» Data
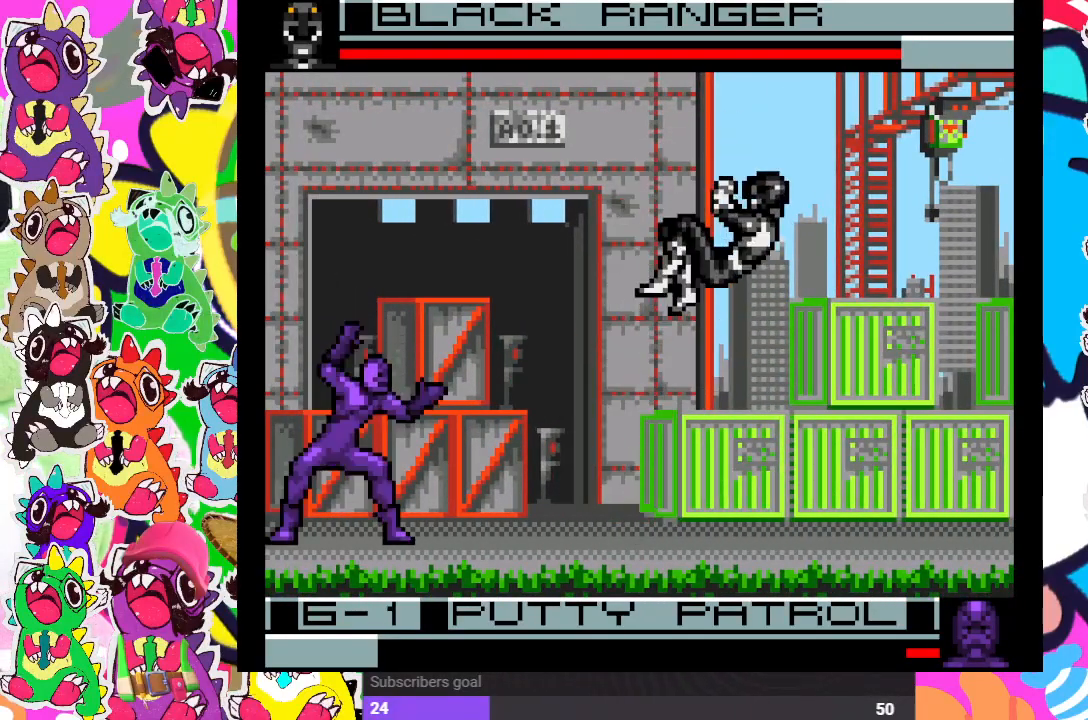
{"buttons": ["SQUARE", "DPAD_LEFT"], "left_stick": "center", "right_stick": "center", "events": [[50, "DPAD_DOWN", "down"], [50, "DPAD_RIGHT", "up"], [50, "SQUARE", "down"], [133, "SQUARE", "up"], [200, "DPAD_DOWN", "up"], [200, "SQUARE", "down"], [233, "DPAD_LEFT", "down"], [283, "SQUARE", "up"], [350, "SQUARE", "down"], [367, "DPAD_LEFT", "up"], [383, "DPAD_DOWN", "down"], [417, "SQUARE", "up"], [467, "DPAD_DOWN", "up"], [467, "SQUARE", "down"], [483, "DPAD_LEFT", "down"]]}
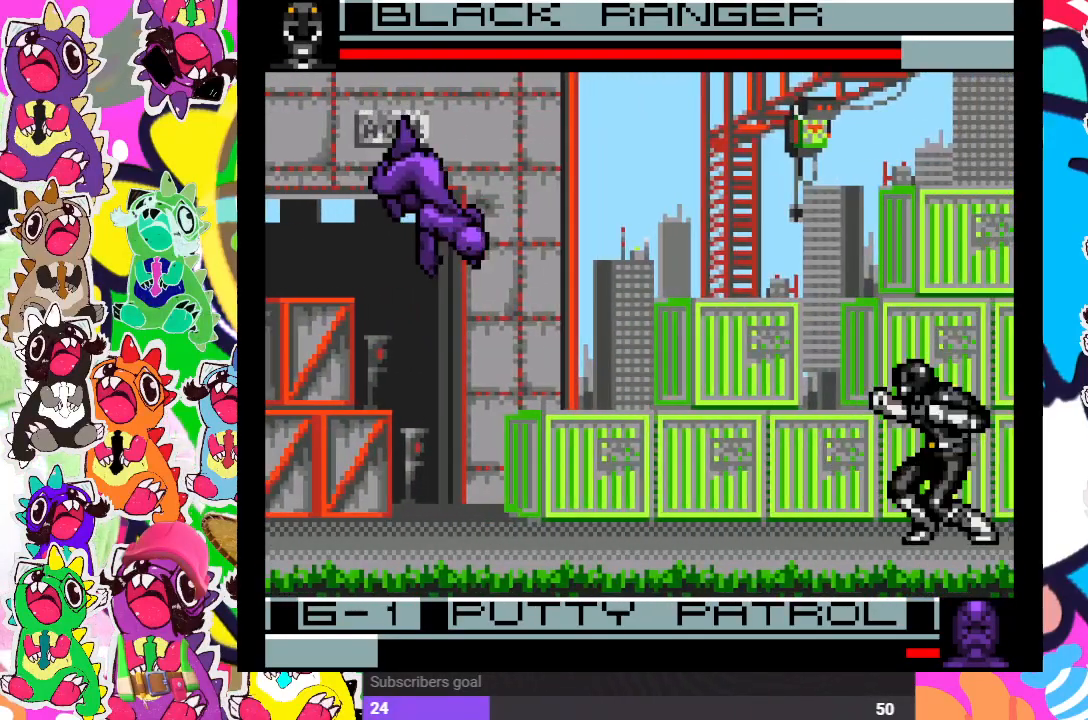
{"buttons": ["SQUARE", "DPAD_DOWN"], "left_stick": "center", "right_stick": "center", "events": [[50, "SQUARE", "up"], [100, "SQUARE", "down"], [133, "DPAD_DOWN", "down"], [133, "DPAD_LEFT", "up"], [183, "SQUARE", "up"], [250, "SQUARE", "down"], [283, "DPAD_DOWN", "up"], [283, "DPAD_LEFT", "down"], [283, "SQUARE", "up"], [367, "SQUARE", "down"], [400, "DPAD_DOWN", "down"], [400, "DPAD_LEFT", "up"], [450, "SQUARE", "up"], [500, "SQUARE", "down"]]}
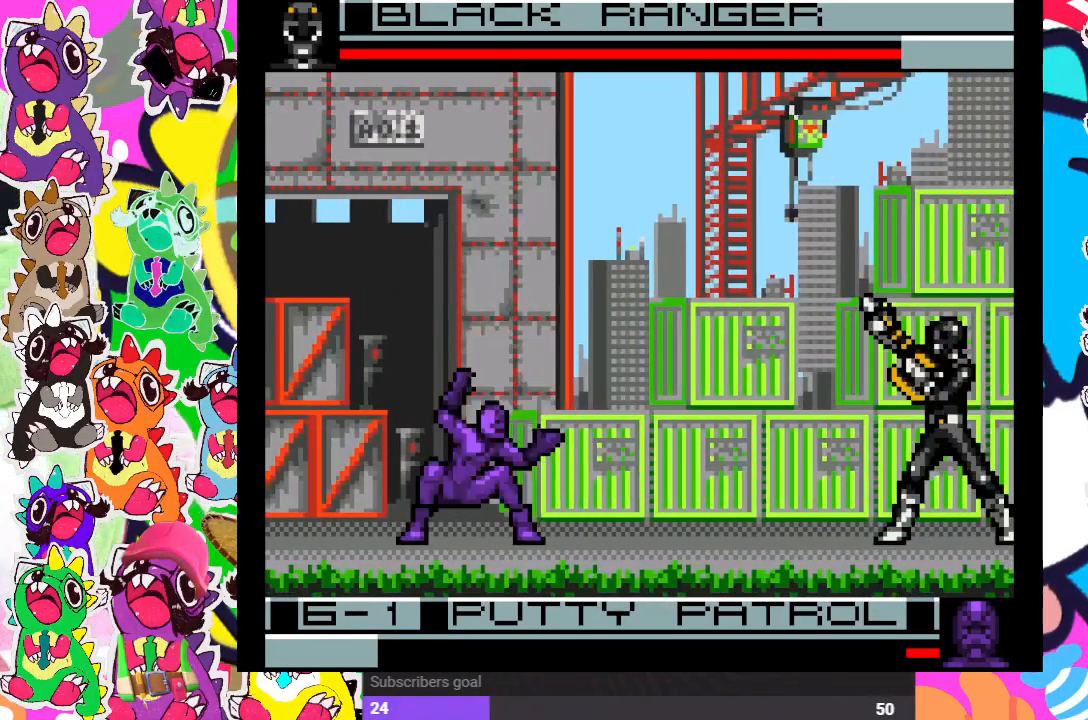
{"buttons": ["DPAD_RIGHT"], "left_stick": "center", "right_stick": "center", "events": [[83, "SQUARE", "up"], [100, "DPAD_DOWN", "up"], [133, "SQUARE", "down"], [233, "SQUARE", "up"], [317, "SQUARE", "down"], [400, "SQUARE", "up"], [450, "DPAD_RIGHT", "down"]]}
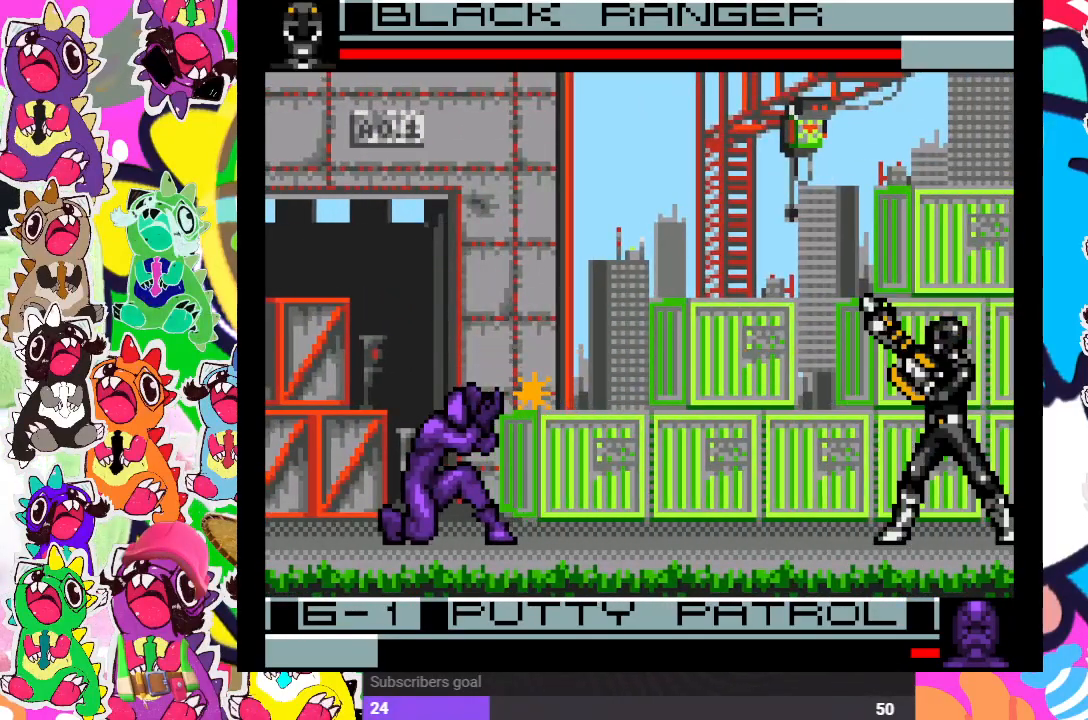
{"buttons": ["SQUARE", "DPAD_LEFT"], "left_stick": "center", "right_stick": "center", "events": [[283, "DPAD_DOWN", "down"], [333, "DPAD_RIGHT", "up"], [333, "SQUARE", "down"], [400, "DPAD_LEFT", "down"], [400, "SQUARE", "up"], [433, "DPAD_DOWN", "up"], [500, "SQUARE", "down"]]}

» Work task
Return the listing above in full and without alteration, excluding its pictures.

» Solved problem
{"buttons": ["SQUARE", "DPAD_LEFT"], "left_stick": "center", "right_stick": "center", "events": [[50, "DPAD_DOWN", "down"], [50, "DPAD_RIGHT", "up"], [50, "SQUARE", "down"], [133, "SQUARE", "up"], [200, "DPAD_DOWN", "up"], [200, "SQUARE", "down"], [233, "DPAD_LEFT", "down"], [283, "SQUARE", "up"], [350, "SQUARE", "down"], [367, "DPAD_LEFT", "up"], [383, "DPAD_DOWN", "down"], [417, "SQUARE", "up"], [467, "DPAD_DOWN", "up"], [467, "SQUARE", "down"], [483, "DPAD_LEFT", "down"]]}
{"buttons": ["SQUARE", "DPAD_DOWN"], "left_stick": "center", "right_stick": "center", "events": [[50, "SQUARE", "up"], [100, "SQUARE", "down"], [133, "DPAD_DOWN", "down"], [133, "DPAD_LEFT", "up"], [183, "SQUARE", "up"], [250, "SQUARE", "down"], [283, "DPAD_DOWN", "up"], [283, "DPAD_LEFT", "down"], [283, "SQUARE", "up"], [367, "SQUARE", "down"], [400, "DPAD_DOWN", "down"], [400, "DPAD_LEFT", "up"], [450, "SQUARE", "up"], [500, "SQUARE", "down"]]}
{"buttons": ["DPAD_RIGHT"], "left_stick": "center", "right_stick": "center", "events": [[83, "SQUARE", "up"], [100, "DPAD_DOWN", "up"], [133, "SQUARE", "down"], [233, "SQUARE", "up"], [317, "SQUARE", "down"], [400, "SQUARE", "up"], [450, "DPAD_RIGHT", "down"]]}
{"buttons": ["SQUARE", "DPAD_LEFT"], "left_stick": "center", "right_stick": "center", "events": [[283, "DPAD_DOWN", "down"], [333, "DPAD_RIGHT", "up"], [333, "SQUARE", "down"], [400, "DPAD_LEFT", "down"], [400, "SQUARE", "up"], [433, "DPAD_DOWN", "up"], [500, "SQUARE", "down"]]}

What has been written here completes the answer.